Obiettivi 2040: «Irrealistici per l’Italia». Si arriva quindi alla trattativa sul nuovo target europeo: riduzione del 90% delle emissioni entro il 2040. Pichetto Fratin è netto: «È un obiettivo irraggiungibile per l’Italia. I Paesi del Nord hanno territori sterminati e pochi abitanti. Noi abbiamo centomila borghi, due catene montuose, il mare, la Pianura Padana che soffre già l’inquinamento. Imporre le stesse regole a tutti è sbagliato. L’Italia rischia di non farcela e di pagare un prezzo altissimo». Il ruolo del gas e le prospettive future. Il ministro difende il gas come energia di transizione: «È il combustibile fossile meno dannoso, e ci accompagnerà per decenni. Prima di poterlo sostituire servirà il nucleare di quarta generazione, o magari la fusione. Nel frattempo il gas resta la garanzia di stabilità energetica». Conclusione: pragmatismo contro ideologia. Nelle battute finali dell’intervista con Belpietro, Pichetto Fratin riassume la sua posizione: «Ridurre le emissioni è un obiettivo giusto. Ma un conto è farlo con scienza e tecnologia, un altro è imporre scadenze irrealistiche che distruggono l’economia reale. Qui non si tratta di ambiente: si tratta di ideologia. E i costi ricadono sempre sugli europei.»

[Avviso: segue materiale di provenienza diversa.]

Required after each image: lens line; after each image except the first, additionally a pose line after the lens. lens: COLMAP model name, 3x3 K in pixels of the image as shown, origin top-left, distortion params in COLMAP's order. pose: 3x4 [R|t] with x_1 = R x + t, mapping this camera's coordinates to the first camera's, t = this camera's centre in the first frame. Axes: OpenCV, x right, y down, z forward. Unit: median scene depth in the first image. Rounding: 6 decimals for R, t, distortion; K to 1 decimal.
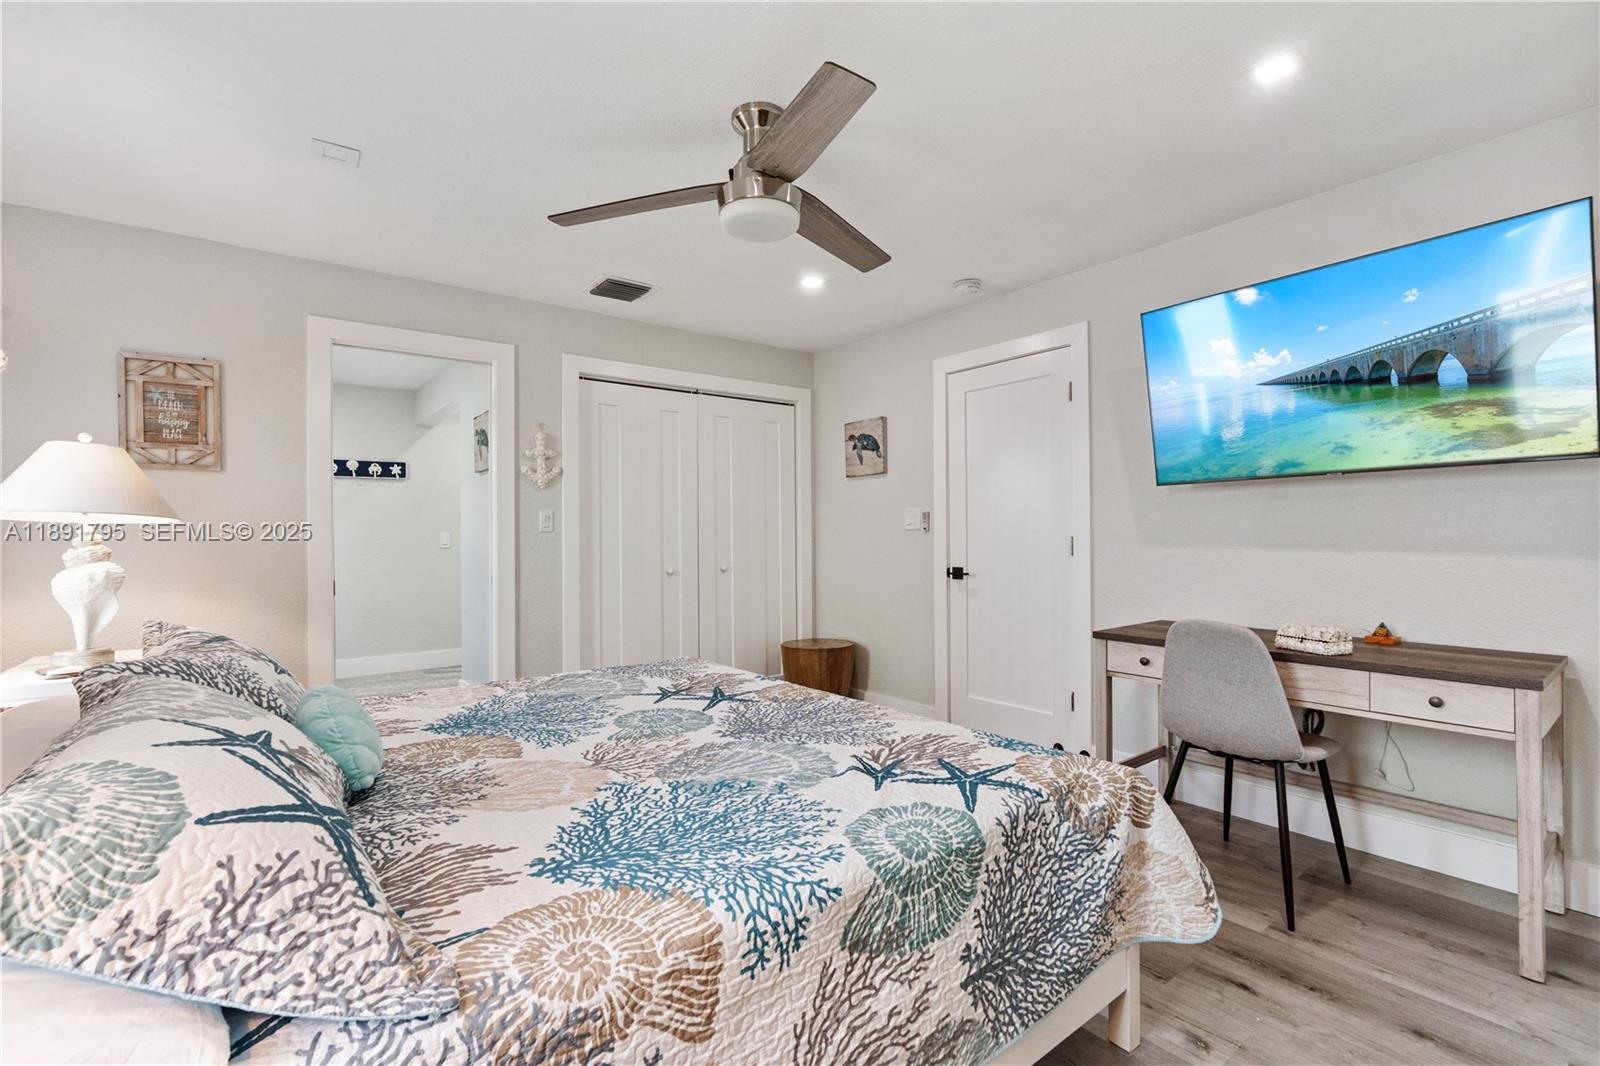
lens RADIAL K [[725.3, 0, 787.4], [0, 725.3, 535.9], [0, 0, 1]] dist [-0.006641, 0.003058]
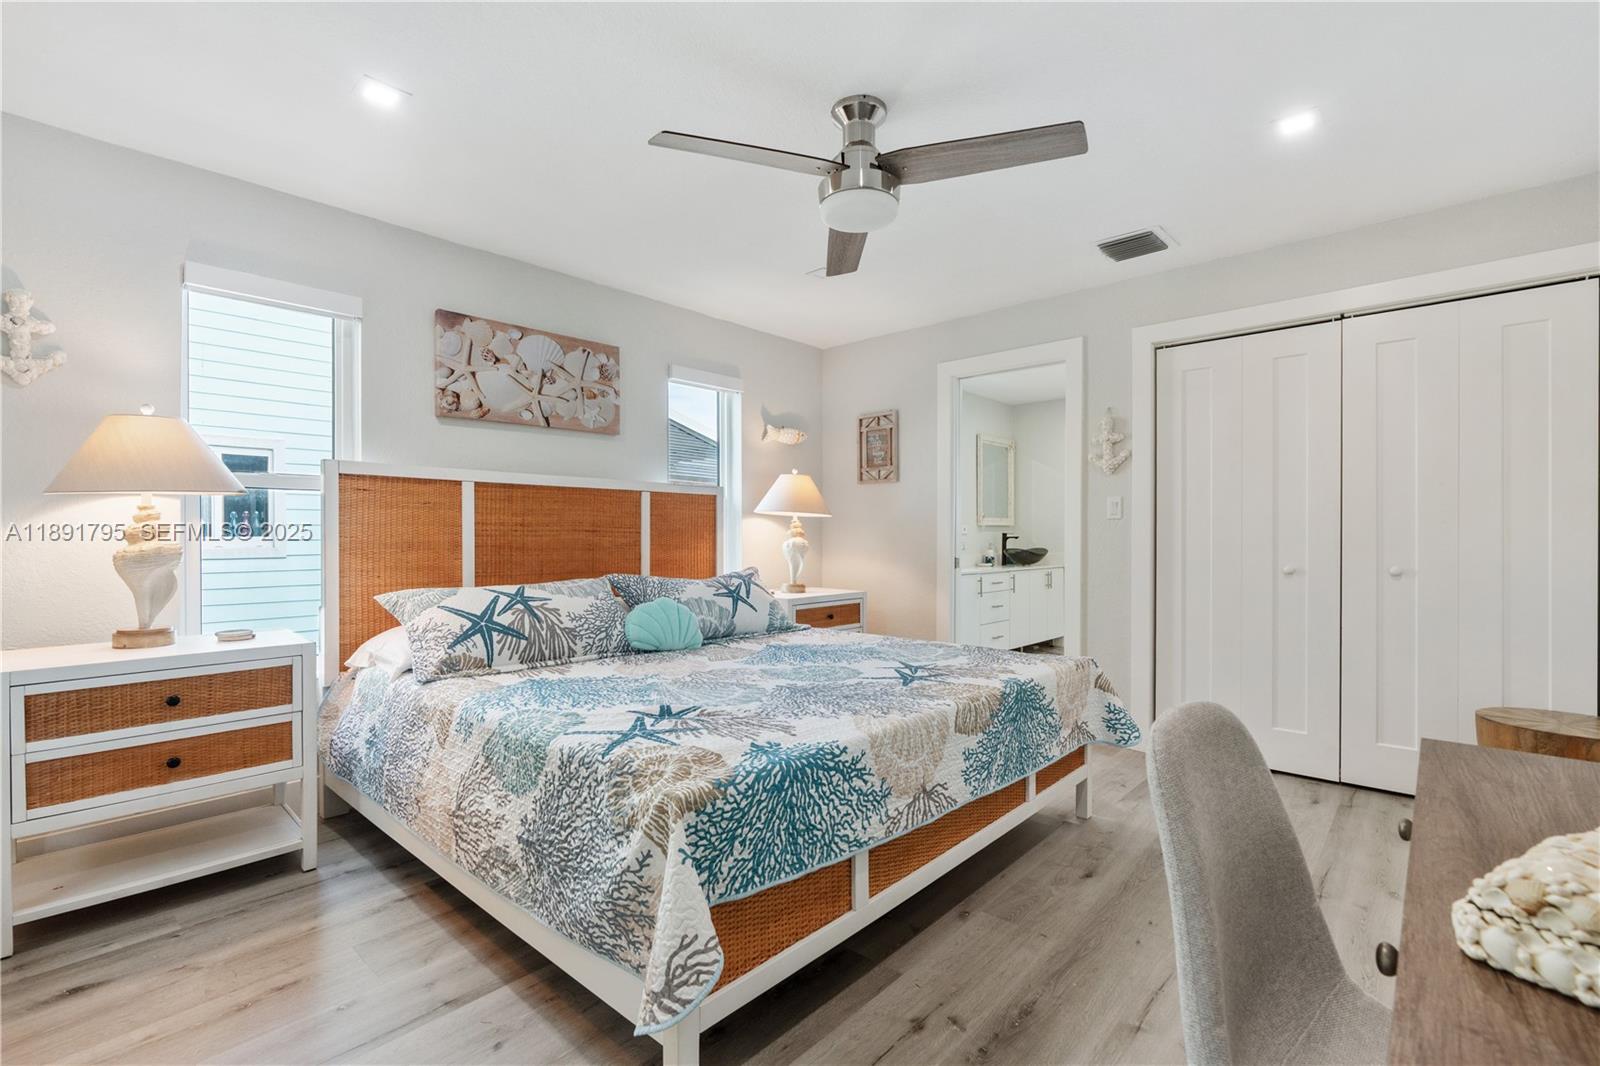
lens RADIAL K [[725.3, 0, 842.1], [0, 725.3, 564.3], [0, 0, 1]] dist [-0.006641, 0.003058]
pose [[0.207286, 0.049144, -0.977045, 1.139838], [0.000754, 0.998729, 0.050394, 0.015589], [0.978280, -0.011182, 0.206986, 0.881302]]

Il ministro aggiunge: «Oggi produciamo in Italia circa 260 TWh. Il resto lo importiamo, soprattutto dalla Francia, poi da Montenegro e altri paesi. Se vogliamo davvero dare una risposta a questo fabbisogno crescente, non c’è alternativa: bisogna guardare al nucleare. Non quello di ieri, ma un nuovo nucleare. Io sono convinto che la strada siano i piccoli reattori modulari, anche se aspettiamo i fatti concreti. È lì che dobbiamo guardare». Pichetto Fratin chiarisce: «Il nucleare non è un’alternativa alle altre fonti: non sostituisce l’eolico, non sostituisce il fotovoltaico, né il geotermico. Ma è un tassello indispensabile in un mix equilibrato. Senza, non potremo mai reggere i consumi futuri». Gas liquido e rapporti con gli Stati Uniti. Il discorso scivola poi sul gas: «Abbiamo firmato un accordo standard con gli Stati Uniti per l’importazione di Gnl, ma oggi non abbiamo ancora i rigassificatori sufficienti per rispettarlo. Oggi la nostra capacità di importazione è di circa 28 miliardi di metri cubi l’anno, mentre l’impegno arriverebbe a 60. Negli Usa i liquefattori sono in costruzione: servirà almeno un anno o due. E, comunque, non è lo Stato a comprare: sono gli operatori, come Eni, che decidono in base al prezzo. Non è un obbligo politico, è mercato». Bollette e prezzi dell’energia. Sul tema bollette, il ministro precisa: «L’obiettivo è farle scendere, ma non esistono bacchette magiche. Non è che con un mio decreto domani la bolletta cala: questo accadeva solo in altri regimi. Noi stiamo lavorando per correggere il meccanismo che determina il prezzo dell’energia, perché ci sono anomalie evidenti. A breve uscirà un decreto con alcuni interventi puntuali. Ma la verità è che per avere bollette davvero più basse bisogna avere energia a un costo molto più basso. E i francesi, grazie al nucleare, ce l’hanno a prezzi molto inferiori ai nostri».